O investimento em ações, independentemente do setor, exige um nível maior de tolerância a riscos e à volatilidade. Sendo assim, o seu perfil de investidor deve ser condizente com essa característica. Em geral, investidores moderados e arrojados tendem a suportar melhor os movimentos do mercado.

Após avaliar se o investimento em ações é adequado para você, também faz sentido compreender se a área de tecnologia é a mais indicada. Há tanto empresas consolidadas há muitas décadas quanto negócios novos, que podem apresentar mais riscos e um alto potencial de crescimento.

Pondere sobre as oportunidades que cada companhia proporciona e veja se elas são condizentes com o risco que você está disposto a assumir.

Pense nos seus objetivos financeiros

Ao considerar os objetivos financeiros, o mercado de ações costuma exigir disposição para alocar recursos no longo prazo. Afinal, um tempo maior permite diluir os riscos ao diminuir os impactos da volatilidade.

Porém, você também deve pensar em outros interesses relacionados à sua estratégia.

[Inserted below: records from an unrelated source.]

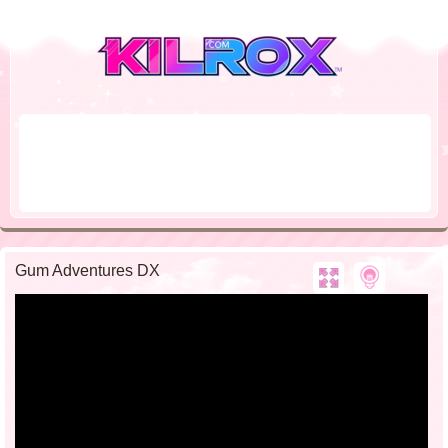
Gum Adventures DX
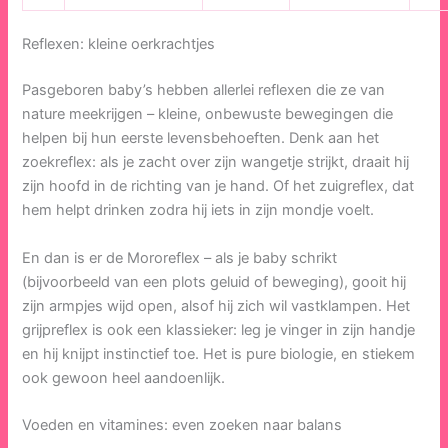
Reflexen: kleine oerkrachtjes
Pasgeboren baby’s hebben allerlei reflexen die ze van
nature meekrijgen – kleine, onbewuste bewegingen die
helpen bij hun eerste levensbehoeften. Denk aan het
zoekreflex: als je zacht over zijn wangetje strijkt, draait hij
zijn hoofd in de richting van je hand. Of het zuigreflex, dat
hem helpt drinken zodra hij iets in zijn mondje voelt.
En dan is er de Mororeflex – als je baby schrikt
(bijvoorbeeld van een plots geluid of beweging), gooit hij
zijn armpjes wijd open, alsof hij zich wil vastklampen. Het
grijpreflex is ook een klassieker: leg je vinger in zijn handje
en hij knijpt instinctief toe. Het is pure biologie, en stiekem
ook gewoon heel aandoenlijk.
Voeden en vitamines: even zoeken naar balans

Empresas de tecnologia, normalmente, fazem investimentos constantes para se manterem atualizadas e relevantes. Por isso, podem não ser as melhores pagadoras de dividendos.

Isso também vale para empresas menores, que buscam se consolidar ou que ainda têm dificuldades para gerar lucros. Então, por exemplo, se o seu objetivo for obter uma renda passiva considerável por meio dos proventos, pode ser mais interessante buscar outro segmento.

Faça a análise de fundamentos da empresa

Caso decida que o investimento em empresas de tecnologia listadas na bolsa é adequado às suas necessidades, será necessário avaliar os negócios para encontrar boas oportunidades. Nesse caso, o recomendado é fazer uma análise fundamentalista.

Utilize os indicadores fundamentalistas para reconhecer a situação da empresa e suas perspectivas econômicas, financeiras e mercadológicas. Assim, você conseguirá identificar se o investimento em longo prazo tende a ser vantajoso.

Diversifique a sua carteira de ações

O investimento em ações pode ajudar a diversificar o risco geral do seu portfólio. Porém, ao investir nesses papéis, também é preciso ter cuidado para evitar a concentração de recursos. Então, em vez de alocar todo seu dinheiro em uma só companhia ou setor, considere diversificar.

Desse modo, ter uma carteira de ações diversificada reduz os riscos envolvidos e pode ajudá-lo a aproveitar melhor as oportunidades do mercado.

Agora que conhece as empresas de tecnologia listadas na bolsa, não se esqueça de avaliar se investir no setor é adequado para você e suas características. Caso opte por alocar capital nessas companhias, use a análise fundamentalista para basear suas decisões.